- EXERCISE
List every line of the items below that contains the string "determined". Matching is case-sensitive.

- DATA TO USE
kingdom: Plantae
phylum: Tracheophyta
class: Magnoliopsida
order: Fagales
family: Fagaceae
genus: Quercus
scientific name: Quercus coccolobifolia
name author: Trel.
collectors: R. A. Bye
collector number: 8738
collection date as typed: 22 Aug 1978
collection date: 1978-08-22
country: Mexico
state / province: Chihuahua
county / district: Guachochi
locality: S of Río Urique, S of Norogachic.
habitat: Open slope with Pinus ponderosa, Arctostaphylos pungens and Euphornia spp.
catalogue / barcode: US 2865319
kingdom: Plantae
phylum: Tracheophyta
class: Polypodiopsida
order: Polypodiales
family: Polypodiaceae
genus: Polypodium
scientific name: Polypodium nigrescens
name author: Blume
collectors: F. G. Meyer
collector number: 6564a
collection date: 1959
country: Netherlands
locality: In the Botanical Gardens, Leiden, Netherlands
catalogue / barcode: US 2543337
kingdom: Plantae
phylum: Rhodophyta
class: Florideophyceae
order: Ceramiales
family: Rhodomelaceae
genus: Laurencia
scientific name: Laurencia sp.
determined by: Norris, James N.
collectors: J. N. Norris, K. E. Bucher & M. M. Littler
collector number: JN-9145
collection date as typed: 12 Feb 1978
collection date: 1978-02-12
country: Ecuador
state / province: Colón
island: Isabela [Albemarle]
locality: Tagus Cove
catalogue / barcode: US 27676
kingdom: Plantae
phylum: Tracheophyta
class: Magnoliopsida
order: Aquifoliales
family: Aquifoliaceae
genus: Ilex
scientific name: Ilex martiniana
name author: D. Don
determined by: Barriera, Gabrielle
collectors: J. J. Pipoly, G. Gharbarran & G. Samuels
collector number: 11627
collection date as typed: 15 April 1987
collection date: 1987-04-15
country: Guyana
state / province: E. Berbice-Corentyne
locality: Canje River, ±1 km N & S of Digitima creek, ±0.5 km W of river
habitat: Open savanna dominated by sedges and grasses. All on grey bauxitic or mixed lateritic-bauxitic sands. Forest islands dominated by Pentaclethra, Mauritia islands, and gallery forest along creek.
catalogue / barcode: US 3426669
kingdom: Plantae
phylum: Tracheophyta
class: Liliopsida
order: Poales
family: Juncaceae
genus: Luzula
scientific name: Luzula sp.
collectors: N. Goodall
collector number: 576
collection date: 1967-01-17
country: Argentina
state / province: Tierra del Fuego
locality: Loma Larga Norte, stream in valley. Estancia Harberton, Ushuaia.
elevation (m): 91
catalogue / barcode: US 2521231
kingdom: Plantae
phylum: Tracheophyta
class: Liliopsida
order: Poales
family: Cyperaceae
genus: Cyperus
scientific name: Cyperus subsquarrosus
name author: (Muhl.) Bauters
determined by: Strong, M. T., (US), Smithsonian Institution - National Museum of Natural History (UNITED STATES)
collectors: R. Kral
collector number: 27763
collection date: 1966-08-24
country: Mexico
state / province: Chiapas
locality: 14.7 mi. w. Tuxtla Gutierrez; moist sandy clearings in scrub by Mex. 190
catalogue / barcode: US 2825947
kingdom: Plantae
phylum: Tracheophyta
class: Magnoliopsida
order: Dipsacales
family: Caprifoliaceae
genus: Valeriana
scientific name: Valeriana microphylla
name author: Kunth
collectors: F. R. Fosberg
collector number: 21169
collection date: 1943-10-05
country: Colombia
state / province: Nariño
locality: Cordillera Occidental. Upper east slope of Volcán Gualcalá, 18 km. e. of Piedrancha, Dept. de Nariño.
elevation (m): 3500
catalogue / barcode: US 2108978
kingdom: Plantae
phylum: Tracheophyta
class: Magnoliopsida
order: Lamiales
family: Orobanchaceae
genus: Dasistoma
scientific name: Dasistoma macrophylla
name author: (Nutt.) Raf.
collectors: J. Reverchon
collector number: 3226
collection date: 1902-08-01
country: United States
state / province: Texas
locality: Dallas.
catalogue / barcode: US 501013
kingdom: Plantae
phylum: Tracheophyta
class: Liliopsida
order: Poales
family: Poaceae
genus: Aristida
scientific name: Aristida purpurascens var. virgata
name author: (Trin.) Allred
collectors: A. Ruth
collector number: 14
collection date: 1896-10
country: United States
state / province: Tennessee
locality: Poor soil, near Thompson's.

- EXERCISE RESPONSE
determined by: Norris, James N.
determined by: Barriera, Gabrielle
determined by: Strong, M. T., (US), Smithsonian Institution - National Museum of Natural History (UNITED STATES)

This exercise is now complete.